Escudero Claudia A, Lazo Oscal M, Galleguillos Carolina, Parraguez Jose I, Lopez-Verrilli Maria A, Cabeza Carolina, Leon Luisa, Saeed Uzma, Retamal Claudio, Gonzalez Alfonso, Marzolo Maria-Paz, Carter Bruce D, Court Felipe A, Bronfman Francisca C
Faculty of Biological Sciences, Physiology Department, Pontificia Universidad Católica, Santiago, CP 8331010, Chile.
J Cell Sci. 2014 May 1;127(Pt 9):1966-79. doi: 10.1242/jcs.141754. Epub 2014 Feb 25.

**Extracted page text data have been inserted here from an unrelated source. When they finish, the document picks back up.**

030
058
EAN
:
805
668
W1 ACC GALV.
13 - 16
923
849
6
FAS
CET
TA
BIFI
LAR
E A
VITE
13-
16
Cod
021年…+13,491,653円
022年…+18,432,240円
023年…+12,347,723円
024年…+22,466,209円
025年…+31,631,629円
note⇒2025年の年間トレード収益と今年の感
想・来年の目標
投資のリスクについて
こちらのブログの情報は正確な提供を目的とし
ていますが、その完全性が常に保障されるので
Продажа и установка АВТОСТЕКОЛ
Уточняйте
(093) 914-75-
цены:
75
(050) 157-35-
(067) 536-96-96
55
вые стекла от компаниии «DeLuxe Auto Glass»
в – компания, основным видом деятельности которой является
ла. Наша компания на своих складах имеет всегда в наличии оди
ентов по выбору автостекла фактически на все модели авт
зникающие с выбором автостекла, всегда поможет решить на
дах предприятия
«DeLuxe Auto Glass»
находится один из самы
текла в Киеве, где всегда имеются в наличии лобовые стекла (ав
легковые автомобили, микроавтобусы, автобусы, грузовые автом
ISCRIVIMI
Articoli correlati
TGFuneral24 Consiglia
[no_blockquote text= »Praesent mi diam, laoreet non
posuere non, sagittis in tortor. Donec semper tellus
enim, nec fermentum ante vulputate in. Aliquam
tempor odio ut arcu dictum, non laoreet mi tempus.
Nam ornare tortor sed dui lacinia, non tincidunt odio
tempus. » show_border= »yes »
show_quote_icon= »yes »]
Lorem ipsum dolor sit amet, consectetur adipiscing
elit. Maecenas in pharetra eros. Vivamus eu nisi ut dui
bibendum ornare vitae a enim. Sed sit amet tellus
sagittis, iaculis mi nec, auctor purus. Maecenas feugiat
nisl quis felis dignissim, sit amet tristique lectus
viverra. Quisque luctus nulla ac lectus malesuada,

The p75 neurotrophin receptor (p75, also known as NGFR) is a multifaceted signalling receptor that regulates neuronal physiology, including neurite outgrowth, and survival and death decisions. A key cellular aspect regulating neurotrophin signalling is the intracellular trafficking of their receptors; however, the post-endocytic trafficking of p75 is poorly defined. We used sympathetic neurons and rat PC12 cells to study the mechanism of internalisation and post-endocytic trafficking of p75. We found that p75 internalisation depended on the clathrin adaptor protein AP2 and on dynamin. More surprisingly, p75 evaded the lysosomal route at the level of the early endosome, instead accumulating in two different types of endosomes, Rab11-positive endosomes and multivesicular bodies (MVBs) positive for CD63, a marker of the exosomal pathway. Consistently, depolarisation by KCl induced the liberation of previously endocytosed full-length p75 into the extracellular medium in exosomes. Thus, p75 defines a subpopulation of MVBs that does not mature to lysosomes and is available for exosomal release by neuronal cells.
p75神经营养因子受体(p75,也称为NGFR)是一种多面性的信号受体,可调节神经元生理功能,包括神经突生长以及存活和死亡决定。调节神经营养因子信号传导的一个关键细胞方面是其受体的细胞内运输;然而,p75的内吞后运输情况却知之甚少。我们利用交感神经元和大鼠嗜铬细胞瘤(PC12)细胞来研究p75的内化机制和内吞后运输。我们发现p75的内化依赖于网格蛋白衔接蛋白AP2和发动蛋白。更令人惊讶的是,p75在早期内体水平避开了溶酶体途径,而是积聚在两种不同类型的内体中,即Rab11阳性内体和对CD63呈阳性的多囊泡体(MVB),CD63是外泌体途径的标志物。一致的是,氯化钾诱导的去极化导致先前内吞的全长p75以外泌体的形式释放到细胞外培养基中。因此,p75定义了一类不会成熟为溶酶体的MVB亚群,可用于神经元细胞的外泌体释放。